* [Requirement]
Pick out each line of the records that includes the string "Абдигали", and copy it.
==== Data shown
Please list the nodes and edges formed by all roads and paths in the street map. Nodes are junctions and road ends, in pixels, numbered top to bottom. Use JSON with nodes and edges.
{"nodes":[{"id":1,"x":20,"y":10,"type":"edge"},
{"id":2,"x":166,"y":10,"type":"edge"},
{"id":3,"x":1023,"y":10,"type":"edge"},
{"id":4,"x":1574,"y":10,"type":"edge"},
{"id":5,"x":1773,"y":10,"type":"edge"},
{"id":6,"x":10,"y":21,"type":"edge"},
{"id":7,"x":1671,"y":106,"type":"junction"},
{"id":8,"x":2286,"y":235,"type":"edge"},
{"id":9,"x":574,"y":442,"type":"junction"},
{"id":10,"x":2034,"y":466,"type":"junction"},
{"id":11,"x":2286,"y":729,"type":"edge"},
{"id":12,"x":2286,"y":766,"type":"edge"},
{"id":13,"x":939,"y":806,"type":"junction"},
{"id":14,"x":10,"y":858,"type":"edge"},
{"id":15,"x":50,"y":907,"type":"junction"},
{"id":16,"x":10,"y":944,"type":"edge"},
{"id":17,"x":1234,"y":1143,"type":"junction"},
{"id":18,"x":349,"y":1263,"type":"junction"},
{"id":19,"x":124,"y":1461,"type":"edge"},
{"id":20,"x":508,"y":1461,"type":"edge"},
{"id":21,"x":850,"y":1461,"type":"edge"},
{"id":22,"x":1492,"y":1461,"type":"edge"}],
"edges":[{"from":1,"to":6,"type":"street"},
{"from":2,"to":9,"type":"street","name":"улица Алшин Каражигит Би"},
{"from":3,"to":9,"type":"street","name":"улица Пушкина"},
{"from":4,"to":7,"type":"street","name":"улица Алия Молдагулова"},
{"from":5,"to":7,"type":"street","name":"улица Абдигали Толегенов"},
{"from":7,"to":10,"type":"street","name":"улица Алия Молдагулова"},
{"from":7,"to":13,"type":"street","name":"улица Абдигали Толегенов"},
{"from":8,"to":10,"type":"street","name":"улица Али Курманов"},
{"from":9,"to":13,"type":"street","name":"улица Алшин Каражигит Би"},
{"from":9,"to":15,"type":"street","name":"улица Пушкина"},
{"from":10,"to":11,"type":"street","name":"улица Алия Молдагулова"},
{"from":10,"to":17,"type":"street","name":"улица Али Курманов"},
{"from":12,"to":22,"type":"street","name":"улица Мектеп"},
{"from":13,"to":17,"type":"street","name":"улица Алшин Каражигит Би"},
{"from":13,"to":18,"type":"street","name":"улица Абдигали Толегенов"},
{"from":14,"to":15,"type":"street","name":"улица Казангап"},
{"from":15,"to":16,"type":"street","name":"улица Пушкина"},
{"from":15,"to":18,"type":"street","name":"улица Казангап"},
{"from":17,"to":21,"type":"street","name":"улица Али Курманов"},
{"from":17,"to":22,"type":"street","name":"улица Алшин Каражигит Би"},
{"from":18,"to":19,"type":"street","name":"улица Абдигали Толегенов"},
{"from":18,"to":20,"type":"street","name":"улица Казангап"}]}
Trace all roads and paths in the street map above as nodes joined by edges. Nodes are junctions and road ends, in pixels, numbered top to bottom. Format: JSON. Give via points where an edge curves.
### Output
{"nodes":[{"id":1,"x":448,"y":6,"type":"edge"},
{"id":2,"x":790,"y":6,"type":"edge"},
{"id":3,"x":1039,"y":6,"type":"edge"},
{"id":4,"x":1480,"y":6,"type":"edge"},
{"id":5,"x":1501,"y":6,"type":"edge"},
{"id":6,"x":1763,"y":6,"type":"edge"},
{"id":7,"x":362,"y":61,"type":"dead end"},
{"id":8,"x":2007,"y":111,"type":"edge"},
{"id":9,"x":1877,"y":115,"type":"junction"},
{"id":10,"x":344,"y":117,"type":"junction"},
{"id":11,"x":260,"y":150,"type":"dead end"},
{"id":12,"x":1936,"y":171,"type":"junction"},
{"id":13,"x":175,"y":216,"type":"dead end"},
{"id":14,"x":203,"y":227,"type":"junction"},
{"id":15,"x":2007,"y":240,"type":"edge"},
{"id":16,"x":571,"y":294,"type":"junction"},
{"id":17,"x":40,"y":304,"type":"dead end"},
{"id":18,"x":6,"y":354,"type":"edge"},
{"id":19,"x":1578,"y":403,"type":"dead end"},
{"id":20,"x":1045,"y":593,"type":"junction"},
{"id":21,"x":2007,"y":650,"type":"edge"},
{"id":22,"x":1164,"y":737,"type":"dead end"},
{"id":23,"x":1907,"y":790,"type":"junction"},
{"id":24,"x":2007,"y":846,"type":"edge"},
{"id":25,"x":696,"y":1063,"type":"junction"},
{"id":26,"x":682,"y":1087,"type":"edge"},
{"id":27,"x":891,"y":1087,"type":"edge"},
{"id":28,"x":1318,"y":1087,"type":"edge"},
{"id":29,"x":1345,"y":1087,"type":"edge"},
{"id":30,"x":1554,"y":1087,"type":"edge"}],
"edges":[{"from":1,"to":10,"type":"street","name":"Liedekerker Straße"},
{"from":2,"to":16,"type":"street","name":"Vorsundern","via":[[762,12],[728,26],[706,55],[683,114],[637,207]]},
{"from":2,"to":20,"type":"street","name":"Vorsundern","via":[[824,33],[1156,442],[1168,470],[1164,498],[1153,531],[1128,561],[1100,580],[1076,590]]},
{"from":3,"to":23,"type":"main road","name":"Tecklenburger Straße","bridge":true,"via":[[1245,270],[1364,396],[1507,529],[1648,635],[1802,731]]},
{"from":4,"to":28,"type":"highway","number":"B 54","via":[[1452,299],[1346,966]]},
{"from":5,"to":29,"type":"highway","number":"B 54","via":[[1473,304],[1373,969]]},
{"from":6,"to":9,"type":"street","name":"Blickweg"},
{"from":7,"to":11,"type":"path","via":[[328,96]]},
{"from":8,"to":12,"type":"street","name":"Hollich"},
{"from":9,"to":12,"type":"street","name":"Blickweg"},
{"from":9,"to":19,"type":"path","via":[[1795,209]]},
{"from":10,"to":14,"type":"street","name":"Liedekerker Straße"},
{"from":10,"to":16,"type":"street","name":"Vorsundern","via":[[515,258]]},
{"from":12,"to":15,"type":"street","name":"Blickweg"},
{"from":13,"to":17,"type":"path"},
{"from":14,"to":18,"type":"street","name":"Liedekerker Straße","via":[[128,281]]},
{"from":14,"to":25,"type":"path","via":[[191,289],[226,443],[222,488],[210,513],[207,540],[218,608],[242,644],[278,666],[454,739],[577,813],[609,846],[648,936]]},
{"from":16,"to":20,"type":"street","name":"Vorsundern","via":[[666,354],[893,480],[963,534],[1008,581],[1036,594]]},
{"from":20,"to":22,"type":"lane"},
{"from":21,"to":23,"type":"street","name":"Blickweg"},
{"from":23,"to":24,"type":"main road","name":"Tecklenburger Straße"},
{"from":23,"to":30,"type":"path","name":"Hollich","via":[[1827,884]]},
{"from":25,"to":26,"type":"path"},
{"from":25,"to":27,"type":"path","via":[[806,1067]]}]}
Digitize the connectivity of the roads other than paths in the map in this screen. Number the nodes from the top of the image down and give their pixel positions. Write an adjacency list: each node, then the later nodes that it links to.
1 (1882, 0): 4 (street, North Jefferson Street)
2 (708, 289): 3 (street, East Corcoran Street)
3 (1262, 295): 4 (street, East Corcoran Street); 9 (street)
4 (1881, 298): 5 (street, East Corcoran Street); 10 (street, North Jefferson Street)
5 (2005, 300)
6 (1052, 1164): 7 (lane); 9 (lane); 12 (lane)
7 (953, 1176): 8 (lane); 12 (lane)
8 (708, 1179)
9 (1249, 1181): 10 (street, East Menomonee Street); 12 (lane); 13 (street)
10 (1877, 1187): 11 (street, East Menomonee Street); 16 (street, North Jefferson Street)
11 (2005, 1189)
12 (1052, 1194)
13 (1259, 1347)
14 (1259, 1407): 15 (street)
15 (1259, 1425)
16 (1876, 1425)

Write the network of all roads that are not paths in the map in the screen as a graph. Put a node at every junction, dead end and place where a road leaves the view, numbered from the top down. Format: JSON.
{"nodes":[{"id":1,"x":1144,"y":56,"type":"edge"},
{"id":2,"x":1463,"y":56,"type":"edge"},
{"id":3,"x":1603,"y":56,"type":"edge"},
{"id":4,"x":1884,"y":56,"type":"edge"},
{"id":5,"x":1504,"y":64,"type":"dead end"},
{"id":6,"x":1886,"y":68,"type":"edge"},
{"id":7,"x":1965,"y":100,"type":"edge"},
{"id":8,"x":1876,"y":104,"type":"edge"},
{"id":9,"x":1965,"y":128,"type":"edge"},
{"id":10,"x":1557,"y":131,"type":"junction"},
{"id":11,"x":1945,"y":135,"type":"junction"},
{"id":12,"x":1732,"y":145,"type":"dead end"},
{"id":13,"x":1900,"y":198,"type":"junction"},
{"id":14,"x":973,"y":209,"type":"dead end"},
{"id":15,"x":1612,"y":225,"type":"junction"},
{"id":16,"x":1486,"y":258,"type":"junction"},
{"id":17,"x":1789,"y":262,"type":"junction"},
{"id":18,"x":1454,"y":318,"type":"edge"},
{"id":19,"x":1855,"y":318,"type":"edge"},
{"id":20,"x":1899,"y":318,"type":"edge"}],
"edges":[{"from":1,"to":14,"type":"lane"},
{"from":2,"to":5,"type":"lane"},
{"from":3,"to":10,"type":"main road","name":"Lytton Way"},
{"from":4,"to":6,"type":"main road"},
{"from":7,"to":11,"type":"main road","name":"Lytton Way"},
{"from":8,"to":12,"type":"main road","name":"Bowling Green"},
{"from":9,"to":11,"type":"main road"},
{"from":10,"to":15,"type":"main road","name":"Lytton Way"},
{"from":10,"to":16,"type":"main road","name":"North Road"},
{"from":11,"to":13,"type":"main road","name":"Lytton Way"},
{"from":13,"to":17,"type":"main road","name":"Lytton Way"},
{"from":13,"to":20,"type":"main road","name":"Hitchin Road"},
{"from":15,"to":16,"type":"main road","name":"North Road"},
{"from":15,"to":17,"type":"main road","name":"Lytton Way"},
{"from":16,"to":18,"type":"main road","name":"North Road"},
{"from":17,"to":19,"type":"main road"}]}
========
* [Solution to this exercise]
{"from":5,"to":7,"type":"street","name":"улица Абдигали Толегенов"},
{"from":7,"to":13,"type":"street","name":"улица Абдигали Толегенов"},
{"from":13,"to":18,"type":"street","name":"улица Абдигали Толегенов"},
{"from":18,"to":19,"type":"street","name":"улица Абдигали Толегенов"},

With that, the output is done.